Published on January 7, 2019, at 1:10 p.m.
by Gillian Castro.
Technology is changing and so are job applications. Ketchum, a global communications agency, announced in 2016 that it was updating its application process for its competitive summer fellowship program. The idea came from Ketchum’s Spark Tank, the agency’s annual competition between employees to create new and innovative ideas to grow the company’s success. The agency’s new application is called Launchpad, and it involves a two-week-long competition between applicants designed to find those most suited for the position based on skills rather than experience.
According to a 2016 news release, Michele Lanza, Ketchum’s SVP/partner of Global Talent Acquisition, said, “Prior to LaunchPad, Ketchum relied heavily on an applicant’s past internship experience as the primary selection criteria for our Summer Fellows Program.

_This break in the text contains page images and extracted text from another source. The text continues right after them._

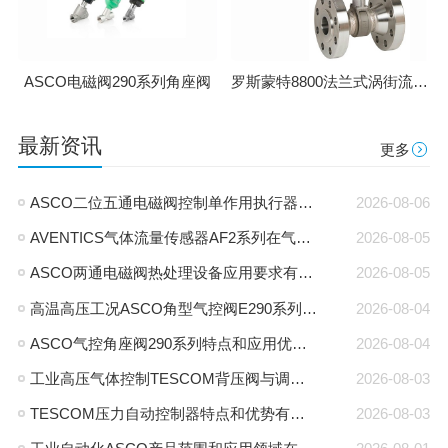
罗斯蒙特8800法兰式涡街流量计
ASCO电磁阀290系列角座阀
最新资讯
更多
ASCO二位五通电磁阀控制单作用执行器接法和原理
2026-08-06
AVENTICS气体流量传感器AF2系列在气动系统中作用是什么
2026-08-05
ASCO两通电磁阀热处理设备应用要求有哪些
2026-08-05
高温高压工况ASCO角型气控阀E290系列特点有哪些
2026-08-04
ASCO气控角座阀290系列特点和应用优势有哪些
2026-08-04
工业高压气体控制TESCOM背压阀与调压阀应用区别是什么
2026-08-03
TESCOM压力自动控制器特点和优势有哪些
2026-08-03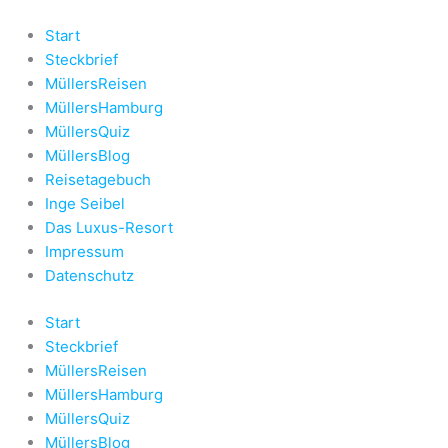
Zum
Inhalt
Start
springen
Steckbrief
MüllersReisen
MüllersHamburg
MüllersQuiz
MüllersBlog
Reisetagebuch
Inge Seibel
Das Luxus-Resort
Impressum
Datenschutz
Start
Steckbrief
MüllersReisen
MüllersHamburg
MüllersQuiz
MüllersBlog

While the strategy had been successful, we knew it was not allowing us to see beyond a resume — limiting us from broadening and diversifying our talent pool. The design and implementation of LaunchPad gave us a homegrown tool to help even the playing field, to look at candidates based on their potential vs. what they’d already had the opportunity to do.”
During the two-week competition, each applicant is given two prompts, each featuring a different topic. The applicant is tasked with creating a strategy-driven response to the problem provided. In previous years, one of the prompts focused on digital while the other focused on creative.
“It’s the most unique application process I had ever experienced because you have the opportunity to showcase your thought process and creative thinking skills,” said Skylar Spencer, account coordinator at Ketchum and 2018 summer fellow. “I think it gives you a chance to showcase capabilities that aren’t necessarily on a résumé.”
The goal of adding gamification to Ketchum’s summer fellowship application is to find a more diverse and nontraditional group of applicants. According to Spencer, the unique group of individuals that this application brings forward is widening the pool of applicants and flooding more talent into the public relations industry as a whole.
Ketchum is not the only company that has added a gamified approach to its application process. Advertising agency 22squared created a two-day collaboration process with its Mobilize weekend.
“The primary goal of our Mobilize weekend is to offer an opportunity for young advertising hopefuls to experience a taste of what it’s like to work in this industry, while doing something good to ‘Give Rise to Change’ that nonprofit organizations can benefit from,” said Jenni McDonough, SVP of Human Resources for 22Squared. “It certainly gives the applicant a chance to flex their creativity and think differently about the way they view the agency and the opportunity.”
According to McDonough, gamified processes such as Mobilize help to promote collaboration and a sense of team work between current employees and applicants. The weekend works to emphasize one of 22Squared’s seven cultural pillars, “We’re Better Together.”
While collaboration and team work are important aspects of Mobilize, the weekend also helps to set applicants apart and show their skillset that wouldn’t always have been evident on a résumé.
“For 22squared, our interviewers get the chance to see if the candidate has a strong point of view and can think outside of the proverbial box,” McDonough said. “We get more than we would from a standard résumé. We’re looking for pretty special, unique thinkers at 22squared. We want to hire people who bring their voice and can add something to our culture and our work. We get an opportunity to see how a candidate can stretch, if they rise to the occasion and triumph under stress and pressure, or do they crumble. It’s an opportunity to actually witness how candidates perform.”
While each of these applications includes a unique, gamified aspect, both afford an applicant the opportunity to lead with their skillset rather than their specific agency experience or how they look on paper. “No matter the question, we just want to see how you think – from point A to point Z,” Spencer said. According to Spencer, it is important to be purposeful and strategic throughout the entire process, even though it may be difficult to prepare in advance.
McDonough also offered her own piece of advice for being successful in this process: “Have a point of view, know how to tell your own story, be confident in what makes you unique and different, don’t hide what you can add to the party, be proud of it.”